Testo dell'articoloIn aggiornamento

Informazione giuridica di carattere generale. Il presente contenuto costituisce informazione giuridica di carattere generale e non sostituisce in alcun modo il parere di un avvocato iscritto all’Albo. La norma riportata è tratta da fonti ufficiali (Normattiva, Gazzetta Ufficiale) e il commento ha finalità divulgativa. Per la valutazione del caso specifico è necessario consultare un professionista abilitato.

Con l’ordinanza n. 118/2024 la Corte costituzionale ha dichiarato estinto il processo, definendo cosi’ il giudizio senza una pronuncia sul merito della questione.

Di cosa si tratta

Non tutti i giudizi davanti alla Corte costituzionale si concludono con una decisione sul merito della legge contestata. Esistono cause di chiusura anticipata, come l’estinzione del processo, che si verifica tipicamente quando viene meno l’interesse a proseguire: ad esempio perche’ la parte ricorrente rinuncia all’impugnazione e la controparte accetta, oppure perche’ nel frattempo la norma contestata e’ stata modificata o abrogata componendo la controversia. In questi casi la Corte non valuta se la norma sia o meno costituzionale, ma si limita a prendere atto che il giudizio non puo’ proseguire e lo dichiara estinto. E’ un esito procedurale, frequente soprattutto nei giudizi in via principale tra Stato e Regioni, in cui spesso le parti raggiungono un’intesa o il legislatore interviene a modificare la disposizione, facendo cadere la ragione del contendere. La pronuncia, pur non entrando nel merito, chiude formalmente il procedimento.

La questione di legittimita’ costituzionale

Il giudizio era stato promosso con il ricorso indicato in epigrafe. Nel corso del procedimento sono venuti meno i presupposti per la prosecuzione, conducendo la Corte a definire la causa con una pronuncia di rito anziche’ di merito.

La decisione della Corte

La Corte ha dichiarato estinto il processo.
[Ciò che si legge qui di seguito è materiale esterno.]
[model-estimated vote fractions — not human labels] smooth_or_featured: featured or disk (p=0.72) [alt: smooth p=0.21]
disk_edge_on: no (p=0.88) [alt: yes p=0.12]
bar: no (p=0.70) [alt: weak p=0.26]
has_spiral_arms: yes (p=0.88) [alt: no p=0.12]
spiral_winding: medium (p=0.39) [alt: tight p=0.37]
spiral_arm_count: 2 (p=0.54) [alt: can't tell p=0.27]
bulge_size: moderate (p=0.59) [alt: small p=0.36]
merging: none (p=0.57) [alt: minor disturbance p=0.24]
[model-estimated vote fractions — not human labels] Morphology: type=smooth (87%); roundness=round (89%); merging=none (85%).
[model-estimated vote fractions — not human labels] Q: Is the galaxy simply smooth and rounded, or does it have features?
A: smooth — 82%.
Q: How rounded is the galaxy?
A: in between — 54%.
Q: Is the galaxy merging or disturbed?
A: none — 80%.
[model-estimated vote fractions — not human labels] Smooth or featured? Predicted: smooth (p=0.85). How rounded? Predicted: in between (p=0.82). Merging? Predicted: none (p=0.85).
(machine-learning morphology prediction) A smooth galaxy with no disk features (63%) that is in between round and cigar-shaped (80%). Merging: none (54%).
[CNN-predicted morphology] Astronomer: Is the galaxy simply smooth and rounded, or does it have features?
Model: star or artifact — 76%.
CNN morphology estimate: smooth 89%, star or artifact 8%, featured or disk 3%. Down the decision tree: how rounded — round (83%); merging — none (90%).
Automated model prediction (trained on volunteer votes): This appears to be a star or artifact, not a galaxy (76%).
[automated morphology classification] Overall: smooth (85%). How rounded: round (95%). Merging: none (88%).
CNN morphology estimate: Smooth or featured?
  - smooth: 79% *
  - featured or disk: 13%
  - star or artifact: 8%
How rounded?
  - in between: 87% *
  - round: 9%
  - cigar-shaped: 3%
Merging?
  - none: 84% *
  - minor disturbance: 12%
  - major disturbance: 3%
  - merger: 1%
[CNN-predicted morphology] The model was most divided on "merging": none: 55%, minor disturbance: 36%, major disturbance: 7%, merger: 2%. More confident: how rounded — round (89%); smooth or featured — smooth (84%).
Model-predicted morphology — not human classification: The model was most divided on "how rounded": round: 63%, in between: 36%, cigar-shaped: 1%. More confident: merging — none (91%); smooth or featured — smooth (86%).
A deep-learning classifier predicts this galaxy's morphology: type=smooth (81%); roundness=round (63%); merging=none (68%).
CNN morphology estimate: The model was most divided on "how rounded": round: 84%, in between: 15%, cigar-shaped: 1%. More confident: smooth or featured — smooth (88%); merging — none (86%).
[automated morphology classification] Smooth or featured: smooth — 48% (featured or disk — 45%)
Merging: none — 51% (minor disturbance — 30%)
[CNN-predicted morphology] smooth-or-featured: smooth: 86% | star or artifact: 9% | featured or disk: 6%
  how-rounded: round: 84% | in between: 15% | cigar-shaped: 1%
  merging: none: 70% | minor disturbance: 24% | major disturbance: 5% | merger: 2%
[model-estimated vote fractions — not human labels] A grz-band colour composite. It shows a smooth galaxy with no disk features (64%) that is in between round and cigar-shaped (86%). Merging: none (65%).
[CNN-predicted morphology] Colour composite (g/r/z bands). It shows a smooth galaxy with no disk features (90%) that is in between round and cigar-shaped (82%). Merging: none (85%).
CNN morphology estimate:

Non vi e’ stata quindi alcuna valutazione sulla legittimita’ costituzionale della norma: il giudizio si e’ chiuso per il venir meno dell’interesse alla decisione, con una pronuncia esclusivamente processuale.

Il principio

Quando viene meno l’interesse a proseguire il giudizio costituzionale, ad esempio per rinuncia accettata o per modifica della norma, la Corte dichiara estinto il processo senza pronunciarsi sul merito.

Domande e risposte

Cosa vuol dire processo estinto?

Significa che il giudizio si chiude senza decisione sul merito, perche’ sono venute meno le condizioni per proseguirlo.

La norma contestata e’ quindi legittima?

La Corte non si e’ pronunciata sulla sua legittimita’: l’estinzione e’ un esito procedurale, non un giudizio sul contenuto della legge.

Quando si verifica l’estinzione?

Tipicamente per rinuncia al ricorso accettata dalla controparte, oppure quando la norma e’ modificata o abrogata e viene meno la materia del contendere.

La questione puo’ tornare davanti alla Corte?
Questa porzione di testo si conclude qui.